## Aim of the task:
Locate every line in the rows below that contains the string "skCircle", and copy each of those lines out in full.

## Excerpted records:
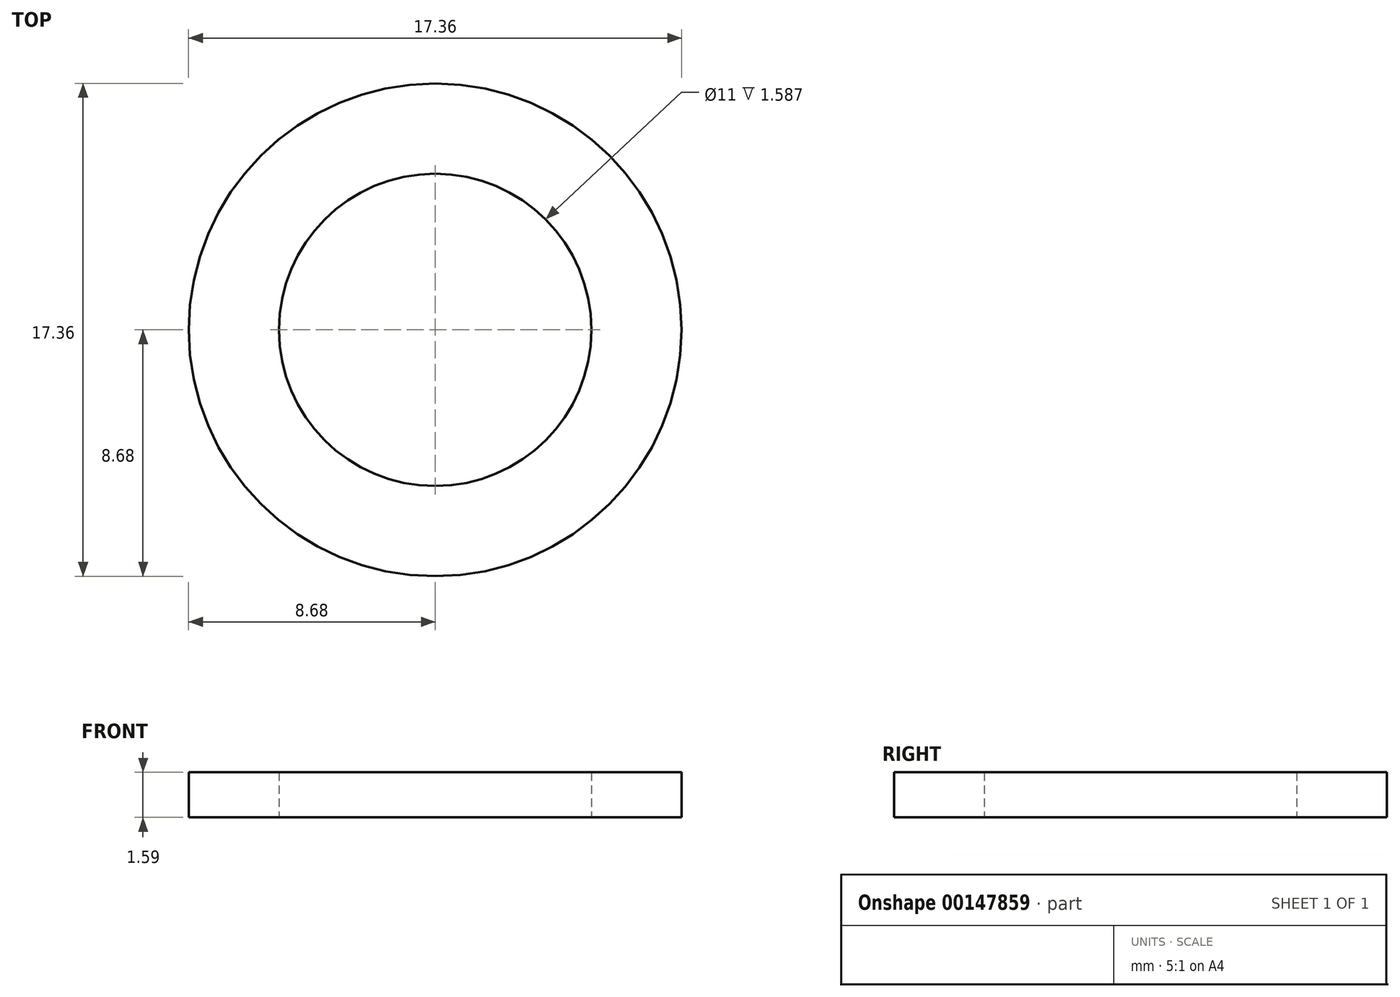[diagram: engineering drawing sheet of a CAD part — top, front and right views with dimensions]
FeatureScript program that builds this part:
annotation { "Feature Type Name" : "Feature", "Feature Type Description" : "" }
export const myFeature = defineFeature(function(context is Context, id is Id, definition is map)
    precondition{}
    {
        {
            var Q0;
            Q0=qCreatedBy(makeId("Top.planeOp"),FACE);
            var sketch = newSketch(context, id + "F0", { "sketchPlane" : qUnion([Q0])});
            skCircle(sketch, "E0", {"center": v(0, 0) * mm, "radius": 5.5 * mm});
            skCircle(sketch, "E1", {"center": v(0, 0) * mm, "radius": 8.68 * mm});
            skSolve(sketch);
        }
        {
            var Q0;
            Q0=qSketchRegion(id+"F0",true);
            extrude(context, id + "F1", {"entities" : qUnion([Q0]), "depth" : 1.59 * mm});
        }
    });
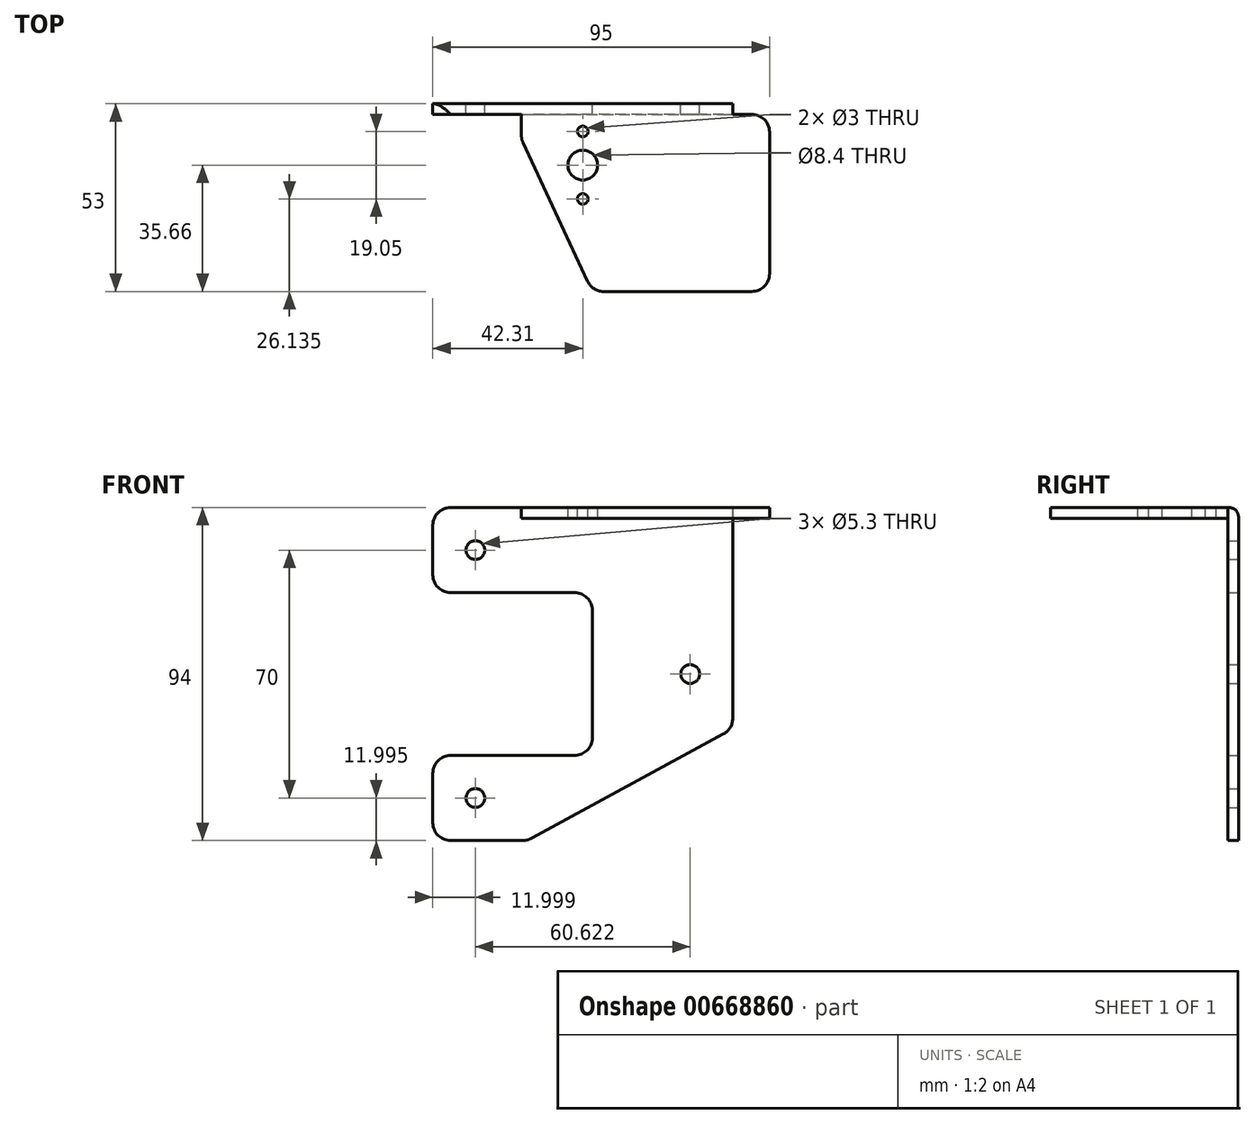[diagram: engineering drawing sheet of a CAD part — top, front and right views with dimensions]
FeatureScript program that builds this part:
annotation { "Feature Type Name" : "Feature", "Feature Type Description" : "" }
export const myFeature = defineFeature(function(context is Context, id is Id, definition is map)
    precondition{}
    {
        {
            var Q0;
            Q0=qCreatedBy(makeId("Front.planeOp"),FACE);
            var sketch = newSketch(context, id + "F0", { "sketchPlane" : qUnion([Q0])});
            skCircle(sketch, "E0", {"center": v(-38.66, 36.84) * mm, "radius": 2.65 * mm});
            skCircle(sketch, "E1", {"center": v(-38.66, -33.16) * mm, "radius": 2.65 * mm});
            skCircle(sketch, "E2", {"center": v(21.96, 1.84) * mm, "radius": 2.65 * mm});
            skLineSegment(sketch, "E3", {"start": v(-47.63, 48.84) * mm, "end": v(33.96, 48.84) * mm});
            skLineSegment(sketch, "E4", {"start": v(33.96, 48.84) * mm, "end": v(33.96, -13.67) * mm});
            skLineSegment(sketch, "E5", {"start": v(33.96, -13.67) * mm, "end": v(-23.95, -45.16) * mm});
            skLineSegment(sketch, "E6", {"start": v(-23.95, -45.16) * mm, "end": v(-50.66, -45.16) * mm});
            skLineSegment(sketch, "E7", {"start": v(-50.66, -45.16) * mm, "end": v(-50.66, 48.84) * mm});
            skLineSegment(sketch, "E8", {"start": v(-50.66, 48.84) * mm, "end": v(-47.63, 48.84) * mm});
            skLineSegment(sketch, "E9.bottom", {"start": v(-50.66, 24.84) * mm, "end": v(-5.66, 24.84) * mm});
            skLineSegment(sketch, "E9.top", {"start": v(-50.66, -21.16) * mm, "end": v(-5.66, -21.16) * mm});
            skLineSegment(sketch, "E9.left", {"start": v(-50.66, 24.84) * mm, "end": v(-50.66, -21.16) * mm});
            skLineSegment(sketch, "E9.right", {"start": v(-5.66, 24.84) * mm, "end": v(-5.66, -21.16) * mm});
            skLineSegment(sketch, "E10.bottom", {"start": v(11.65, 30.07) * mm, "end": v(-28.35, 30.07) * mm});
            skLineSegment(sketch, "E10.top", {"start": v(11.65, -24) * mm, "end": v(-28.35, -24) * mm});
            skLineSegment(sketch, "E10.left", {"start": v(11.65, 30.07) * mm, "end": v(11.65, -24) * mm});
            skLineSegment(sketch, "E10.right", {"start": v(-28.35, 30.07) * mm, "end": v(-28.35, -24) * mm});
            skSolve(sketch);
        }
        {
            var Q0;
            Q0=makeQuery(id+"F0.imprint","IMPRINT",FACE,{"disambiguationData":[TD([[makeQuery(id+"F0.imprint","IMPRINT",EDGE,{"derivedFrom":sQuery(id+"F0.wireOp",EDGE,"E0")}),-1.0]])]});
            var Q1;
            Q1=makeQuery(id+"F0.imprint","IMPRINT",FACE,{"disambiguationData":[TD([[makeQuery(id+"F0.imprint","IMPRINT",EDGE,{"derivedFrom":sQuery(id+"F0.wireOp",EDGE,"E2")}),-1.0]])]});
            var Q2;
            {var subQ0=sQuery(id+"F0.wireOp",EDGE,"E9.right");Q2=makeQuery(id+"F0.imprint","IMPRINT",FACE,{"disambiguationData":[TD([[makeQuery(id+"F0.imprint","IMPRINT",EDGE,{"derivedFrom":subQ0}),1.0]])]});}
            var Q3;
            Q3=makeQuery(id+"F0.imprint","IMPRINT",FACE,{"disambiguationData":[TD([[makeQuery(id+"F0.imprint","IMPRINT",EDGE,{"derivedFrom":sQuery(id+"F0.wireOp",EDGE,"E1")}),-1.0]])]});
            extrude(context, id + "F1", {"entities" : qUnion([Q0, Q1, Q2, Q3]), "depth" : 3 * mm, "offsetDistance" : 25 * mm});
        }
        {
            var Q0;
            Q0=makeQuery(id+"F1.opExtrude","CAP_FACE",FACE,{"disambiguationData":[OSD([sQuery(id+"F0.wireOp",EDGE,"E0"),sQuery(id+"F0.wireOp",EDGE,"E1"),sQuery(id+"F0.wireOp",EDGE,"E2"),sQuery(id+"F0.wireOp",EDGE,"E3"),sQuery(id+"F0.wireOp",EDGE,"E4"),sQuery(id+"F0.wireOp",EDGE,"E5"),sQuery(id+"F0.wireOp",EDGE,"E6"),sQuery(id+"F0.wireOp",EDGE,"E7"),sQuery(id+"F0.wireOp",EDGE,"E8"),sQuery(id+"F0.wireOp",EDGE,"E9.bottom"),sQuery(id+"F0.wireOp",EDGE,"E9.top"),sQuery(id+"F0.wireOp",EDGE,"E9.right")])],"isStart":false});
            var sketch = newSketch(context, id + "F2", { "sketchPlane" : qUnion([Q0])});
            skLineSegment(sketch, "E11.bottom", {"start": v(-25.66, 48.84) * mm, "end": v(44.34, 48.84) * mm});
            skLineSegment(sketch, "E11.top", {"start": v(-25.66, 45.84) * mm, "end": v(44.34, 45.84) * mm});
            skLineSegment(sketch, "E11.left", {"start": v(-25.66, 48.84) * mm, "end": v(-25.66, 45.84) * mm});
            skLineSegment(sketch, "E11.right", {"start": v(44.34, 48.84) * mm, "end": v(44.34, 45.84) * mm});
            skSolve(sketch);
        }
        {
            var Q0;
            Q0=makeQuery(id+"F2.imprint","IMPRINT",FACE,{"disambiguationData":[TD([[makeQuery(id+"F2.imprint","IMPRINT",EDGE,{"derivedFrom":sQuery(id+"F2.wireOp",EDGE,"E11.bottom")}),-1.0]])]});
            extrude(context, id + "F3", {"entities" : qUnion([Q0]), "operationType" : NewBodyOperationType.ADD, "depth" : 50 * mm, "offsetDistance" : 25 * mm});
        }
        {
            var Q0;
            Q0=makeQuery(id+"F3.opExtrude","CAP_EDGE",EDGE,{"disambiguationData":[OSD([sQuery(id+"F2.wireOp",EDGE,"E11.left")])],"isStart":false});
            chamfer(context, id + "F4", {"entities" : qUnion([Q0]), "chamferType" : ChamferType.TWO_OFFSETS, "width1" : 20 * mm, "oppositeDirection" : false, "width2" : 43 * mm, "tangentPropagation" : true});
        }
        {
            var Q0;
            {var subQ0=sQuery(id+"F2.wireOp",EDGE,"E11.left");Q0=makeQuery(id+"F4.opChamfer","BLEND_EDGE",EDGE,{"blendedFrom":[makeQuery(id+"F3.opExtrude","CAP_EDGE",EDGE,{"disambiguationData":[OSD([subQ0])],"isStart":false}),makeQuery(id+"F3.opExtrude","CAP_FACE",FACE,{"disambiguationData":[OSD([sQuery(id+"F2.wireOp",EDGE,"E11.bottom"),sQuery(id+"F2.wireOp",EDGE,"E11.top"),subQ0,sQuery(id+"F2.wireOp",EDGE,"E11.right")])],"isStart":false})],"blendedInto":[makeQuery(id+"F3.opExtrude","CAP_FACE",FACE,{"disambiguationData":[OSD([sQuery(id+"F2.wireOp",EDGE,"E11.bottom"),sQuery(id+"F2.wireOp",EDGE,"E11.top"),subQ0,sQuery(id+"F2.wireOp",EDGE,"E11.right")])],"isStart":false})]});}
            fillet(context, id + "F5", {"entities" : qUnion([Q0]), "radius" : 5 * mm, "tangentPropagation" : true, "allowEdgeOverflow" : false});
        }
        {
            var Q0;
            {var subQ0=sQuery(id+"F2.wireOp",EDGE,"E11.left");Q0=makeQuery(id+"F4.opChamfer","BLEND_EDGE",EDGE,{"blendedFrom":[makeQuery(id+"F3.opExtrude","CAP_EDGE",EDGE,{"disambiguationData":[OSD([subQ0])],"isStart":false}),makeQuery(id+"F3.opExtrude","SWEPT_FACE",FACE,{"disambiguationData":[OSD([subQ0])]})],"blendedInto":[makeQuery(id+"F3.opExtrude","SWEPT_FACE",FACE,{"disambiguationData":[OSD([subQ0])]})]});}
            fillet(context, id + "F6", {"entities" : qUnion([Q0]), "radius" : 5 * mm, "tangentPropagation" : true, "allowEdgeOverflow" : false});
        }
        {
            var Q0;
            Q0=makeQuery(id+"F3.opExtrude","CAP_EDGE",EDGE,{"disambiguationData":[OSD([sQuery(id+"F2.wireOp",EDGE,"E11.right")])],"isStart":false});
            fillet(context, id + "F7", {"entities" : qUnion([Q0]), "radius" : 5 * mm, "tangentPropagation" : true, "allowEdgeOverflow" : false});
        }
        {
            var Q0;
            Q0=makeQuery(id+"F1.opExtrude","SWEPT_EDGE",EDGE,{"disambiguationData":[OSD([sQuery(id+"F0.wireOp",EDGE,"E7"),sQuery(id+"F0.wireOp",EDGE,"E9.bottom"),sQuery(id+"F0.wireOp",EDGE,"E9.left")])]});
            var Q1;
            Q1=makeQuery(id+"F1.opExtrude","SWEPT_EDGE",EDGE,{"disambiguationData":[OSD([sQuery(id+"F0.wireOp",EDGE,"E7"),sQuery(id+"F0.wireOp",EDGE,"E8")])]});
            var Q2;
            Q2=makeQuery(id+"F1.opExtrude","SWEPT_EDGE",EDGE,{"disambiguationData":[OSD([sQuery(id+"F0.wireOp",EDGE,"E9.top"),sQuery(id+"F0.wireOp",EDGE,"E9.right")])]});
            var Q3;
            Q3=makeQuery(id+"F1.opExtrude","SWEPT_EDGE",EDGE,{"disambiguationData":[OSD([sQuery(id+"F0.wireOp",EDGE,"E7"),sQuery(id+"F0.wireOp",EDGE,"E9.top"),sQuery(id+"F0.wireOp",EDGE,"E9.left")])]});
            var Q4;
            Q4=makeQuery(id+"F1.opExtrude","SWEPT_EDGE",EDGE,{"disambiguationData":[OSD([sQuery(id+"F0.wireOp",EDGE,"E6"),sQuery(id+"F0.wireOp",EDGE,"E7")])]});
            var Q5;
            Q5=makeQuery(id+"F1.opExtrude","SWEPT_EDGE",EDGE,{"disambiguationData":[OSD([sQuery(id+"F0.wireOp",EDGE,"E5"),sQuery(id+"F0.wireOp",EDGE,"E6")])]});
            var Q6;
            Q6=makeQuery(id+"F1.opExtrude","SWEPT_EDGE",EDGE,{"disambiguationData":[OSD([sQuery(id+"F0.wireOp",EDGE,"E4"),sQuery(id+"F0.wireOp",EDGE,"E5")])]});
            var Q7;
            Q7=makeQuery(id+"F1.opExtrude","SWEPT_EDGE",EDGE,{"disambiguationData":[OSD([sQuery(id+"F0.wireOp",EDGE,"E9.bottom"),sQuery(id+"F0.wireOp",EDGE,"E9.right")])]});
            fillet(context, id + "F8", {"entities" : qUnion([Q0, Q1, Q2, Q3, Q4, Q5, Q6, Q7]), "radius" : 5 * mm, "tangentPropagation" : true, "allowEdgeOverflow" : false});
        }
        {
            var Q0;
            Q0=makeQuery(id+"F1.opExtrude","CAP_EDGE",EDGE,{"disambiguationData":[OSD([sQuery(id+"F0.wireOp",EDGE,"E3"),sQuery(id+"F0.wireOp",EDGE,"E8")])],"isStart":true});
            fillet(context, id + "F9", {"entities" : qUnion([Q0]), "radius" : 3 * mm, "rho" : 0.5, "crossSection" : FilletCrossSection.CONIC, "allowEdgeOverflow" : false});
        }
        {
            var Q0;
            Q0=makeQuery(id+"F3.boolean.opBoolean","MERGE",FACE,{"derivedFrom":[makeQuery(id+"F1.opExtrude","SWEPT_FACE",FACE,{"disambiguationData":[OSD([sQuery(id+"F0.wireOp",EDGE,"E3"),sQuery(id+"F0.wireOp",EDGE,"E8")])]}),makeQuery(id+"F3.opExtrude","SWEPT_FACE",FACE,{"disambiguationData":[OSD([sQuery(id+"F2.wireOp",EDGE,"E11.bottom")])]})]});
            var sketch = newSketch(context, id + "F10", { "sketchPlane" : qUnion([Q0])});
            skPoint(sketch, "E12", {"position": v(-39.35, -2.75) * mm});
            skCircle(sketch, "E13", {"center": v(-8.35, -7.82) * mm, "radius": 1.5 * mm});
            skCircle(sketch, "E14", {"center": v(-8.35, -26.86) * mm, "radius": 1.5 * mm});
            skPoint(sketch, "E15", {"position": v(-8.35, -3) * mm});
            skLineSegment(sketch, "E16.bottom", {"start": v(-29.35, 3.66) * mm, "end": v(12.65, 3.66) * mm});
            skLineSegment(sketch, "E16.top", {"start": v(-29.35, -38.34) * mm, "end": v(12.65, -38.34) * mm});
            skLineSegment(sketch, "E16.left", {"start": v(-29.35, 3.66) * mm, "end": v(-29.35, -38.34) * mm});
            skLineSegment(sketch, "E16.right", {"start": v(12.65, 3.66) * mm, "end": v(12.65, -38.34) * mm});
            skCircle(sketch, "E17", {"center": v(-8.35, -17.34) * mm, "radius": 12.7 * mm});
            skLineSegment(sketch, "E18.bottom", {"start": v(-28.35, 3.66) * mm, "end": v(11.65, 3.66) * mm});
            skLineSegment(sketch, "E18.top", {"start": v(-28.35, 23.66) * mm, "end": v(11.65, 23.66) * mm});
            skLineSegment(sketch, "E18.left", {"start": v(-28.35, 3.66) * mm, "end": v(-28.35, 23.66) * mm});
            skLineSegment(sketch, "E18.right", {"start": v(11.65, 3.66) * mm, "end": v(11.65, 23.66) * mm});
            skCircle(sketch, "E19", {"center": v(-8.35, -17.34) * mm, "radius": 6.35 * mm});
            skCircle(sketch, "E20", {"center": v(-8.35, -17.34) * mm, "radius": 4.2 * mm});
            skSolve(sketch);
        }
        {
            var Q0;
            Q0=makeQuery(id+"F10.imprint","IMPRINT",FACE,{"disambiguationData":[TD([[makeQuery(id+"F10.imprint","IMPRINT",EDGE,{"derivedFrom":sQuery(id+"F10.wireOp",EDGE,"E14")}),1.0]])]});
            var Q1;
            Q1=makeQuery(id+"F10.imprint","IMPRINT",FACE,{"disambiguationData":[TD([[makeQuery(id+"F10.imprint","IMPRINT",EDGE,{"derivedFrom":sQuery(id+"F10.wireOp",EDGE,"E13")}),1.0]])]});
            var Q2;
            Q2=makeQuery(id+"F3.opExtrude","SWEPT_FACE",FACE,{"disambiguationData":[OSD([sQuery(id+"F2.wireOp",EDGE,"E11.top")])]});
            extrude(context, id + "F11", {"entities" : qUnion([Q0, Q1]), "operationType" : NewBodyOperationType.REMOVE, "endBound" : BoundingType.UP_TO_SURFACE, "oppositeDirection" : true, "depth" : 7.3 * mm, "endBoundEntityFace" : qUnion([Q2]), "offsetDistance" : 25 * mm});
        }
        {
            var Q0;
            Q0=makeQuery(id+"F3.opExtrude","CAP_EDGE",EDGE,{"disambiguationData":[OSD([sQuery(id+"F2.wireOp",EDGE,"E11.right")])],"isStart":true});
            fillet(context, id + "F12", {"entities" : qUnion([Q0]), "radius" : 5 * mm, "tangentPropagation" : true, "allowEdgeOverflow" : false});
        }
        {
            var Q0;
            Q0=makeQuery(id+"F10.imprint","IMPRINT",FACE,{"disambiguationData":[TD([[makeQuery(id+"F10.imprint","IMPRINT",EDGE,{"derivedFrom":sQuery(id+"F10.wireOp",EDGE,"E20")}),1.0]])]});
            extrude(context, id + "F13", {"entities" : qUnion([Q0]), "operationType" : NewBodyOperationType.REMOVE, "oppositeDirection" : true, "depth" : 25 * mm, "offsetDistance" : 25 * mm});
        }
    });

## Response:
            skCircle(sketch, "E0", {"center": v(0, 0) * mm, "radius": 5.5 * mm});
            skCircle(sketch, "E1", {"center": v(0, 0) * mm, "radius": 8.68 * mm});
            skCircle(sketch, "E0", {"center": v(-38.66, 36.84) * mm, "radius": 2.65 * mm});
            skCircle(sketch, "E1", {"center": v(-38.66, -33.16) * mm, "radius": 2.65 * mm});
            skCircle(sketch, "E2", {"center": v(21.96, 1.84) * mm, "radius": 2.65 * mm});
            skCircle(sketch, "E13", {"center": v(-8.35, -7.82) * mm, "radius": 1.5 * mm});
            skCircle(sketch, "E14", {"center": v(-8.35, -26.86) * mm, "radius": 1.5 * mm});
            skCircle(sketch, "E17", {"center": v(-8.35, -17.34) * mm, "radius": 12.7 * mm});
            skCircle(sketch, "E19", {"center": v(-8.35, -17.34) * mm, "radius": 6.35 * mm});
            skCircle(sketch, "E20", {"center": v(-8.35, -17.34) * mm, "radius": 4.2 * mm});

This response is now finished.